| WORK REQUIRED |
When the records are reproduced, each one must match exactly, and no picture may be kept.

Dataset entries
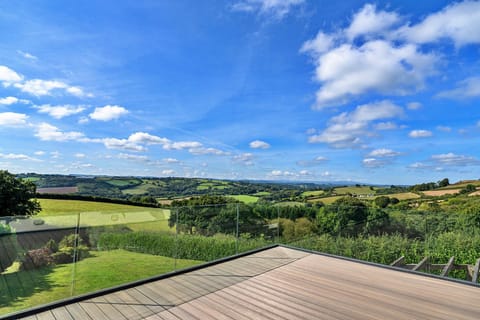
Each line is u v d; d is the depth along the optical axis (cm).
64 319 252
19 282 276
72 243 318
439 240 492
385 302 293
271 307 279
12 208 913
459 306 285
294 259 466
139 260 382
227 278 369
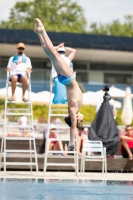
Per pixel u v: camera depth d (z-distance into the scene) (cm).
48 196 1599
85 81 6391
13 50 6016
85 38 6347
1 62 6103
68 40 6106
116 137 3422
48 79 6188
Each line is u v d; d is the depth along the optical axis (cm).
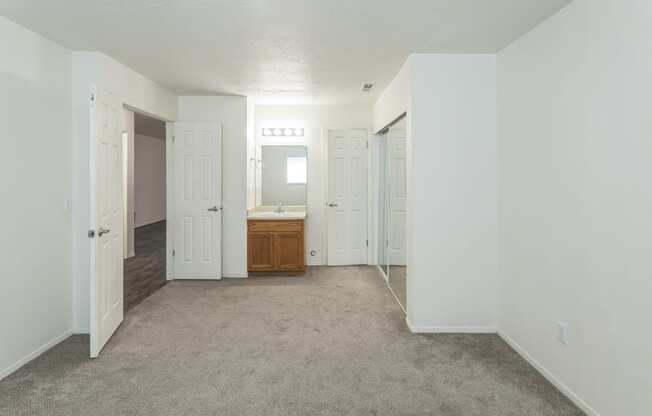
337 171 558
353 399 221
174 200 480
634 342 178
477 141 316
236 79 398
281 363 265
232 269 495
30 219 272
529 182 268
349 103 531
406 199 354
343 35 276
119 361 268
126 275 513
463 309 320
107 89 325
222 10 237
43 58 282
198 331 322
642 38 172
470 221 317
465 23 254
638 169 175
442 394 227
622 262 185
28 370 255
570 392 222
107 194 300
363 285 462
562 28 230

| TASK ANSWER |
Each line is u v d; d is the depth along the optical axis (cm).
64 319 252
19 282 276
72 243 318
439 240 492
385 302 293
271 307 279
12 208 913
459 306 285
294 259 466
139 260 382
227 278 369
Per pixel u v: camera depth d (z-distance into the scene) (cm).
48 196 1599
85 81 6391
13 50 6016
85 38 6347
1 62 6103
68 40 6106
116 137 3422
48 79 6188
Each line is u v d; d is the depth along the optical axis (cm).
337 171 558
353 399 221
174 200 480
634 342 178
477 141 316
236 79 398
281 363 265
232 269 495
30 219 272
529 182 268
349 103 531
406 199 354
343 35 276
119 361 268
126 275 513
463 309 320
107 89 325
222 10 237
43 58 282
198 331 322
642 38 172
470 221 317
465 23 254
638 169 175
442 394 227
622 262 185
28 370 255
570 392 222
107 194 300
363 285 462
562 28 230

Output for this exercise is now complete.